Repeat the lines from the one holding "table_header DosFreeSeg (Selector)" through the one holding "text DosFreeSeg frees", both of those lines included.

(Raw records)
>>>
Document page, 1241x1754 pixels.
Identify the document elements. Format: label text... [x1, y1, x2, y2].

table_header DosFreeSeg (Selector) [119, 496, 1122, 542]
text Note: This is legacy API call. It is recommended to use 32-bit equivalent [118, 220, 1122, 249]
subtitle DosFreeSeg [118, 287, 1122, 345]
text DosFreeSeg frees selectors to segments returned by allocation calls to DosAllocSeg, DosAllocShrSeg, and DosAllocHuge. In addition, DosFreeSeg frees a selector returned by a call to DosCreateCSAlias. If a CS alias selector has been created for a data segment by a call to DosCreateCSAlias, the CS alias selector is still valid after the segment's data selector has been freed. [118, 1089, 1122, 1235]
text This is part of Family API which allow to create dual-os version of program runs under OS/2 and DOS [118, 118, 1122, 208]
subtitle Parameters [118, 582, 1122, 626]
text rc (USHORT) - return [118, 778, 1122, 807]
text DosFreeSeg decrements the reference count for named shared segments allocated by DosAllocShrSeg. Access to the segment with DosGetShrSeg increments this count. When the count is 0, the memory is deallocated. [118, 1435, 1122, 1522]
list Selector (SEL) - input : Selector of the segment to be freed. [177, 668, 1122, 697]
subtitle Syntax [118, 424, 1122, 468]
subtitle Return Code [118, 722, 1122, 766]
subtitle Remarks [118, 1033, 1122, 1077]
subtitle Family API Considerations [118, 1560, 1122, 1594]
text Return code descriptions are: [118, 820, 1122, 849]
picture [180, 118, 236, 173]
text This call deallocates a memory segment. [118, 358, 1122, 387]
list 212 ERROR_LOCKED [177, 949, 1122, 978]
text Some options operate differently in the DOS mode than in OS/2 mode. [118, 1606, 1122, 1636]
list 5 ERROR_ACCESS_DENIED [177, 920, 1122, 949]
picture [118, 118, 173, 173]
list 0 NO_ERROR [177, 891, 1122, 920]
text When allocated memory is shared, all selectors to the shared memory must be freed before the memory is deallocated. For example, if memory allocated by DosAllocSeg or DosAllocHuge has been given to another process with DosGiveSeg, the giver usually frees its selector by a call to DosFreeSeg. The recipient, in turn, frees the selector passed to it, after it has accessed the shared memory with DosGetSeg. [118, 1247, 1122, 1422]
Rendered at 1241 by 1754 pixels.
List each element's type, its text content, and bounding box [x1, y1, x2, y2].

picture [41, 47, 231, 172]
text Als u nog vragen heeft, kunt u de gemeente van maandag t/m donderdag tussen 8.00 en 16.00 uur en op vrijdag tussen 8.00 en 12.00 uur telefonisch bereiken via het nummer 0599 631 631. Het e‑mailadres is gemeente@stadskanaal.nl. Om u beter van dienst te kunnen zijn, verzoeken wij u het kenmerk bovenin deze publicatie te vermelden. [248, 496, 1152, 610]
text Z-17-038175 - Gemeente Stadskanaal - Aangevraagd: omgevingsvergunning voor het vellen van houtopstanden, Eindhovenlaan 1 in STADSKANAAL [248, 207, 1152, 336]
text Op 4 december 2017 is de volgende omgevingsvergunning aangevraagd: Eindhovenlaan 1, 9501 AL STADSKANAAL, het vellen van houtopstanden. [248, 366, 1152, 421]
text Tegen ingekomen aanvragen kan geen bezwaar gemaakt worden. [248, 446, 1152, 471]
<<<
# Task output:
table_header DosFreeSeg (Selector) [119, 496, 1122, 542]
text Note: This is legacy API call. It is recommended to use 32-bit equivalent [118, 220, 1122, 249]
subtitle DosFreeSeg [118, 287, 1122, 345]
text DosFreeSeg frees selectors to segments returned by allocation calls to DosAllocSeg, DosAllocShrSeg, and DosAllocHuge. In addition, DosFreeSeg frees a selector returned by a call to DosCreateCSAlias. If a CS alias selector has been created for a data segment by a call to DosCreateCSAlias, the CS alias selector is still valid after the segment's data selector has been freed. [118, 1089, 1122, 1235]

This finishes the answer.